A notable absence from the applications chapters is network analysis, which in recent years has increasingly made use of linear algebra to define concepts such as centrality and communicability. However, it is impossible to cover every topic and in such a major project I would expect that some articles are invited but do not come to fruition by publication time.

The book is typeset in \LaTeX, like the first edition, but now using the Computer Modern fonts, which I feel give better readability than the font used previously.

A huge amount of thought has gone into the book. It has a 9 page initial section called Preliminaries that lists key definitions, a 51 page glossary, a 12 page notation index, and a 54 page main index.

For quite a while I was puzzled by index entries such as “50-12–17”. I eventually noticed that the second dash is an en-dash and realized that the notation means “pages 12 to 17 of article 50”. This should have been noted at the start of the index.
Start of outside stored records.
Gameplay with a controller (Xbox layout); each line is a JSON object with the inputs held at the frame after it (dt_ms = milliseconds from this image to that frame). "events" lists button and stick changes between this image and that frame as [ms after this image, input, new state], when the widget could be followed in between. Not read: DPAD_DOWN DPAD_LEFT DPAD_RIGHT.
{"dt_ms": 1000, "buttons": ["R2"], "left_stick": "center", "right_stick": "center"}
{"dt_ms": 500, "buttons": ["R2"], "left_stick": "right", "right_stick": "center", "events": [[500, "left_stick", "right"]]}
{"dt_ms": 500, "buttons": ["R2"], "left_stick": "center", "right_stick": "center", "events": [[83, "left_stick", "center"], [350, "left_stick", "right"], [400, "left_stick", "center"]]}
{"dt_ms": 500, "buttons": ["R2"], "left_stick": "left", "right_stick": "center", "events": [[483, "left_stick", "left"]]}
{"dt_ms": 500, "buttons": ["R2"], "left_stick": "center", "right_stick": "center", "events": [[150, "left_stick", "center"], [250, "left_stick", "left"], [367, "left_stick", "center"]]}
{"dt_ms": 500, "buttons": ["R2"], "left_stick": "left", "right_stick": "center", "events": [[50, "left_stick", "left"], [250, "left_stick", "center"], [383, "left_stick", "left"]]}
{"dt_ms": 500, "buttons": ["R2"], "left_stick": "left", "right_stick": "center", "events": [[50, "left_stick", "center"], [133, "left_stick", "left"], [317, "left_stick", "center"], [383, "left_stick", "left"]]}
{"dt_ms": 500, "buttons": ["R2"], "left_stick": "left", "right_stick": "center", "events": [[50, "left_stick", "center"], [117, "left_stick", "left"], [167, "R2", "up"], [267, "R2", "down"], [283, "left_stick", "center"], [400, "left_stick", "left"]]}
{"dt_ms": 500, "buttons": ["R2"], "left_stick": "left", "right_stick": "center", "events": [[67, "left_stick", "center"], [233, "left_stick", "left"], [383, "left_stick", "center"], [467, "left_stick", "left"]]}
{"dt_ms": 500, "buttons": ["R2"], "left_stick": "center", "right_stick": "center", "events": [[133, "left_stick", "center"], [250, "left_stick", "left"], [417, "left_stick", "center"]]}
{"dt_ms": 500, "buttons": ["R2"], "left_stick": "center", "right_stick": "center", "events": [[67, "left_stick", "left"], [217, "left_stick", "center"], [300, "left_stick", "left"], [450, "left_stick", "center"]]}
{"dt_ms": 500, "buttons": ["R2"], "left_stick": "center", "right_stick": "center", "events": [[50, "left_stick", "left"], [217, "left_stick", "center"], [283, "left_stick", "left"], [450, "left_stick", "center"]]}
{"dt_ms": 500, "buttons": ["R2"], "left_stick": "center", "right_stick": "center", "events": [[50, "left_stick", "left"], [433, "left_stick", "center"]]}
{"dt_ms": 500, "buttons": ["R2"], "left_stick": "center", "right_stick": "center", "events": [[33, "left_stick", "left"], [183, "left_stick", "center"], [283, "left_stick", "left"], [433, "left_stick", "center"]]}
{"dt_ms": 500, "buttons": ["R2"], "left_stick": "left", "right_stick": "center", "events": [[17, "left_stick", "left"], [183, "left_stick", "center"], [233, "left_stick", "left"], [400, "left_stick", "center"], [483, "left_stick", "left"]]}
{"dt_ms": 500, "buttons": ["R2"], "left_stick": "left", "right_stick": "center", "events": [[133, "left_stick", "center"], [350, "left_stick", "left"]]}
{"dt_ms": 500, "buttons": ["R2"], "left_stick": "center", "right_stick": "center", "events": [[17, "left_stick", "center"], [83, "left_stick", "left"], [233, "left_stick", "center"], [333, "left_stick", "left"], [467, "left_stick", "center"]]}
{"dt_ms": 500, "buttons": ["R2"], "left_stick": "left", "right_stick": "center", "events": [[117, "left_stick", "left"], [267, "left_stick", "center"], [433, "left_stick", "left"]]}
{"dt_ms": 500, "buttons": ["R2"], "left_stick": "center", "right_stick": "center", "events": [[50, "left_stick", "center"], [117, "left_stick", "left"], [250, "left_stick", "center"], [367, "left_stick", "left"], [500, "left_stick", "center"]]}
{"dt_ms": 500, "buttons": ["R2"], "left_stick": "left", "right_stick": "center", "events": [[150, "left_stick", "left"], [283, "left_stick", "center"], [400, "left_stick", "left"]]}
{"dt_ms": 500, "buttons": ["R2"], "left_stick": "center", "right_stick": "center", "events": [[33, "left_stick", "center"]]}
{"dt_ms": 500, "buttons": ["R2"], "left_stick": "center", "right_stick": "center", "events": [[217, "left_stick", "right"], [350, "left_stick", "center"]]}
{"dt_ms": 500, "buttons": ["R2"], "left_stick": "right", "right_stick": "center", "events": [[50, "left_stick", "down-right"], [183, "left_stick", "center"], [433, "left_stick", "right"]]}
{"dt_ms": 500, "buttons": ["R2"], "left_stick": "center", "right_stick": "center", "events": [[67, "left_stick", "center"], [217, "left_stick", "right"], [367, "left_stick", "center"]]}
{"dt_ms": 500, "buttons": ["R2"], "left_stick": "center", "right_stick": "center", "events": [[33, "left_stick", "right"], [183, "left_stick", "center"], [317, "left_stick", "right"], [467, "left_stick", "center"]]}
In fact my only serious criticism of the book is the index. It is simply too hard to find what you are looking for. For example, there is no entry for Gerhsgorin’s theorem, which appears on page 16-6. Nor is there one for Courant-Fischer, whose variational eigenvalue characterization theorem is on page 16-4. There is no index entry under “exponential”, but the matrix exponential appears under two other entries and they point to only one of the various pages where the exponential appears. The index entry for Loewner partial ordering points to Chapter 22, but the topic also has a substantial appearance in Section 9.5. Surprisingly, most of these problems were not present in the index to the first edition, which is also two pages longer!

Fortunately the glossary is effectively a high-level index with definitions of terms (and an interesting read in itself). So to get the best from the book use the glossary and index together!

An alternative book for reference is Bernstein’s Matrix Mathematics (second edition, 2009), which has an excellent 100+ page index, but no glossary. I am glad to have both books on my shelves (the first edition at home and the second edition at work, or vice versa—these books are too heavy to carry around!).

Overall, Leslie Hogben has done an outstanding job to produce a book of this size in a uniform style with such a high standard of editing and typesetting. Ideally one would have both the hard copy and the ebook version, so that one can search the latter. Unfortunately, the ebook appears to have the same relatively high list price as the hard copy (“unlimited access for $169.95”) and I could not see a special deal for buying both. Nevertheless, this is certainly a book to ask your library to order and maybe even to purchase yourself.